The challenge for bloggers, according to Lovink, is “how to overcome meaninglessness without falling back into centralised meaning structures,” (30). Some bloggers are are quite happy to post 20 photos of their cats each day without pondering a greater meaning but professionals and semi-professionals do have to grapple with the question of  how much of a difference they can make by blogging and how insightful they really are. The value of a blog is in the influence it has on its readership and on the greater industry or area of interest. The three blogs mentioned here are highly influential and have created celebrity images for themselves.

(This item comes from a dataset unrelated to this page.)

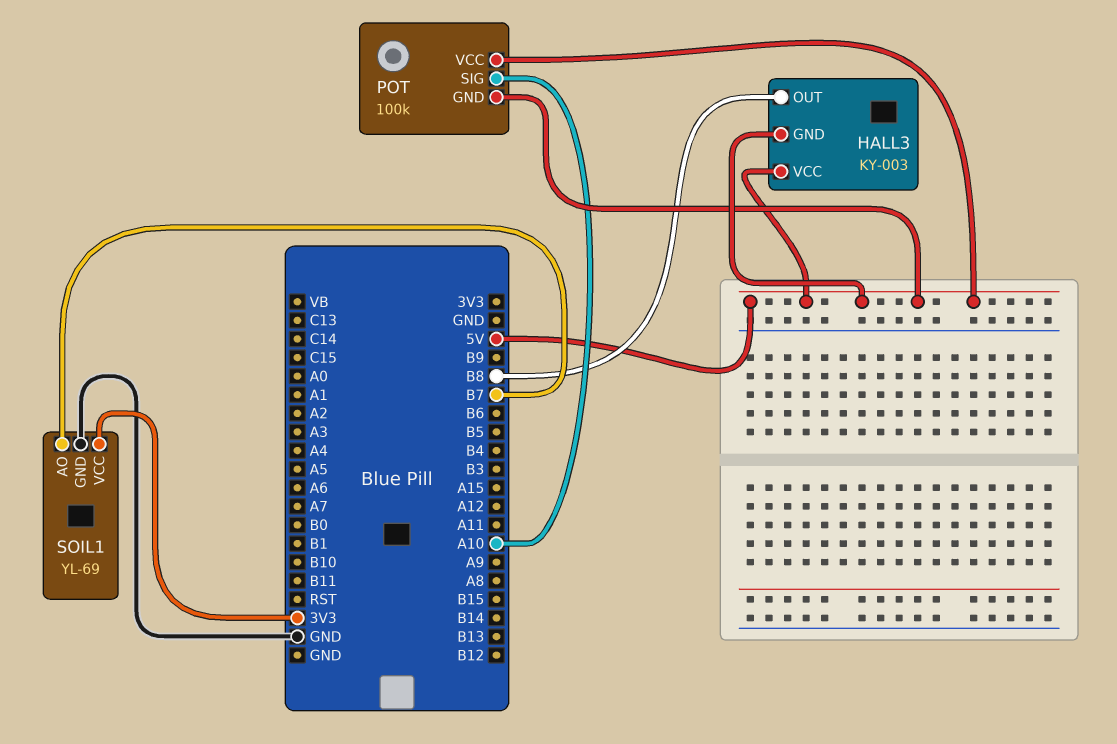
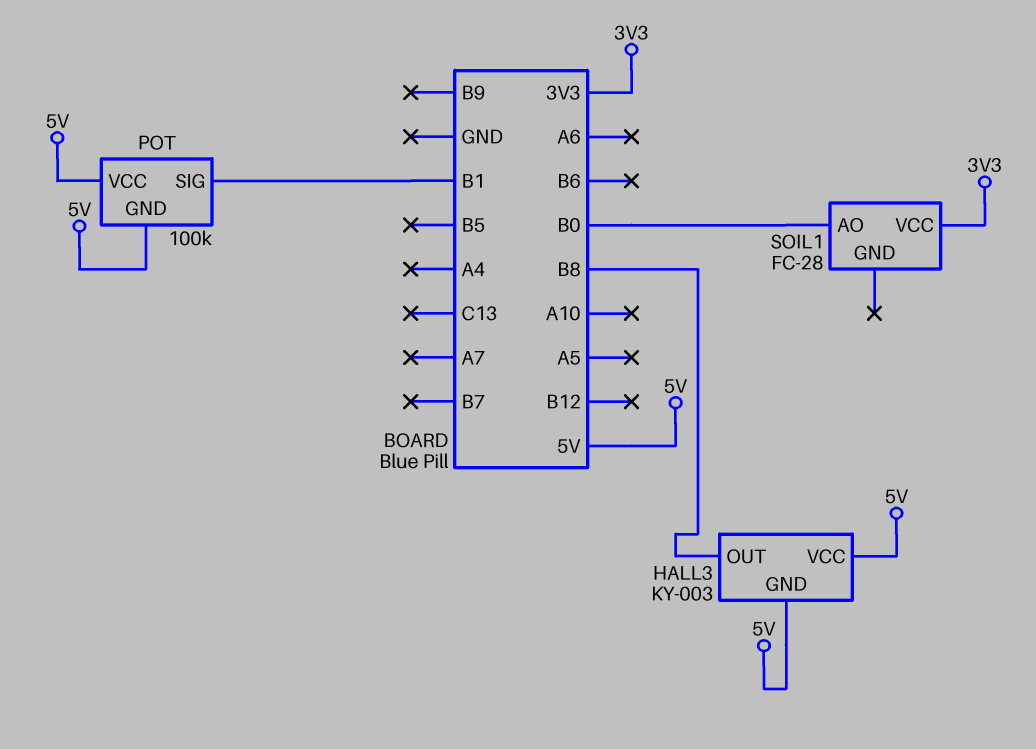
POT pin SIG: A10 -> B1
SOIL1: YL-69 -> FC-28
SOIL1 pin AO: B7 -> B0
SOIL1 pin GND: GND -> none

Although they do manage the self in a big way they do create conversations within the blogs and comments but also influence the conversations and issues in the wider media world.

References:

Geert Lovink (2008) ‘Blogging, The Nihilist Impulse’, in Zero Comments: Blogging and Critical Internet Culture (pp. 1-38), London: Routledge.

Journalism and Facebook

 

This links to the page about how Facebook helps Journalists which is interesting because it shows how collaborative practices can work in a practical sense. I find that ethically, this page may have issues for many writers. The idea of ownership and exclusivity is ultra important in the journalism industry which is massively competitive.  Open Source sites like IndyMedia and bloggers-as-journalists would like this but I can’t see this working for the average News Ltd paper. This idea is good but works against some of the most ingrained principles of old style journalism. Axel Bruns believes that a product produced by a large group of unqualified individuals can be better than something by a small group of professionals but in some cases we need the professionals!